Quercetin has been shown to increase energy expenditure in rats, but only for short periods (fewer than 8 weeks). Effects of quercetin on exercise tolerance in mice have been associated with increased mitochondrial biogenesis. In mice, an oral quercetin dose of 12.5 to 25 mg/kg increased gene expression of mitochondrialbiomarkers and improved exercise endurance. Quercetin was also demonstrated to act as agonist of PPARgamma, nuclear receptor that is current pharmacological target for the treatment of metabolic disorders such as diabetes type 2.
It has also been claimed that quercetin reduces blood pressure in hypertensive and obese subjects in whom LDL cholesterol levels were also reduced.
In vitro studies showed quercetin and resveratrol combined inhibited production of fat cells and vascular smooth muscle cell proliferation.
Supplements of quercetin with vitamin C and niacin does not cause any significant difference in body mass or composition and has no significant effect on inflammatory markers, diagnostic blood chemistries, blood pressure, and blood lipid profiles.
Quercetin is contraindicated with some antibiotics; it may interact with fluoroquinolones (an antibiotic), as quercetin competitively binds to bacterial DNA gyrase. Whether this inhibits or enhances the effect of fluoroquinolones is not certain.
AHFS Drug Information (2010) identifies quercetin as an inhibitor of CYP2C8, and specifically names it as a drug with potential to have harmful interactions with taxol/paclitaxel.
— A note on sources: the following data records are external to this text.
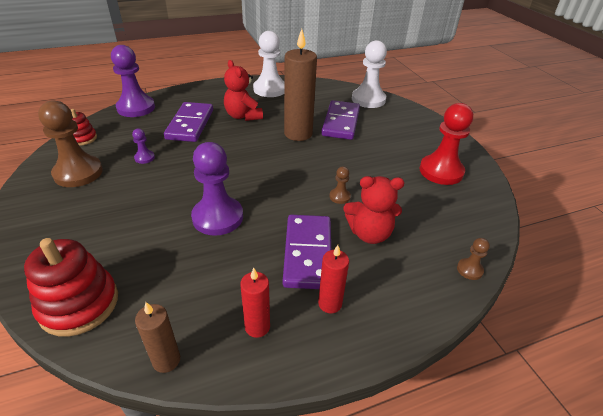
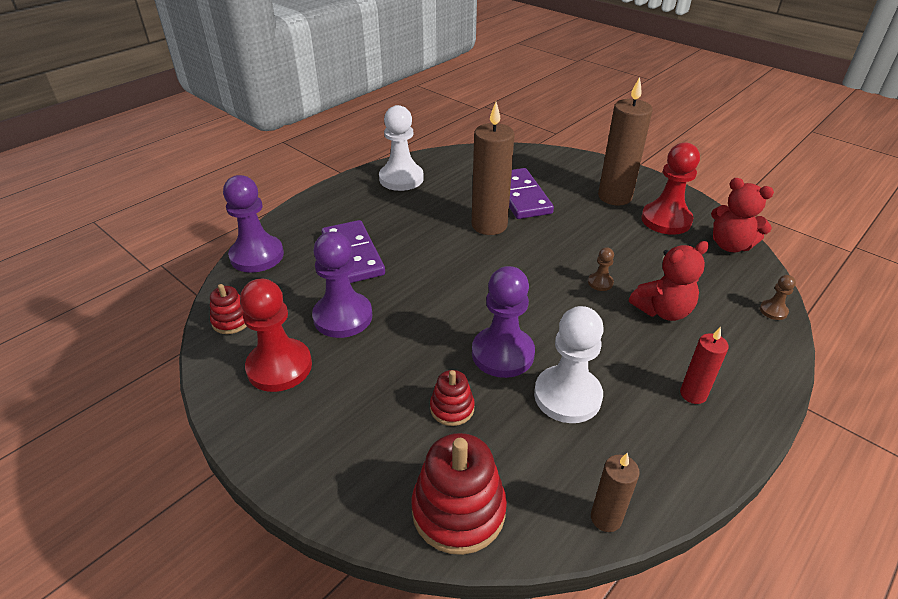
camera: 25 degrees left, 0 degrees up
(78, 173) = (279, 367): brown pawn -> red pawn
(144, 158) = (343, 317): purple pawn -> purple pawn, size x2.22
(147, 238) = (452, 408): none -> red stacking toy
(243, 116) = (405, 223): red teddy bear -> red teddy bear (730, 245)
(257, 327) = (653, 446): red candle -> none
(308, 253) = (628, 354): purple domino -> none
(368, 99) = (523, 159): white pawn -> white pawn (567, 396)
(414, 143) = (614, 197): none -> brown candle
As paclitaxel is metabolized primarily by CYP2C8, its bioavailability may be increased unpredictably, potentially leading to harmful side-effects.
Quercetin is described as an inhibitor of CYP2C9. Quercetin is an inhibitor and inducer of CYP3A4 (in other words, it reduces the enzyme's activity in the short term, but the body responds by producing more of it). CYP2C9 and CYP3A4 are members of the cytochrome P450 mixed-function oxidase system, and as such are enzymes involved in the metabolism of xenobiotics in the body. In either case, quercetin may alter serum levels and, therefore, effects of drugs metabolized by these enzymes.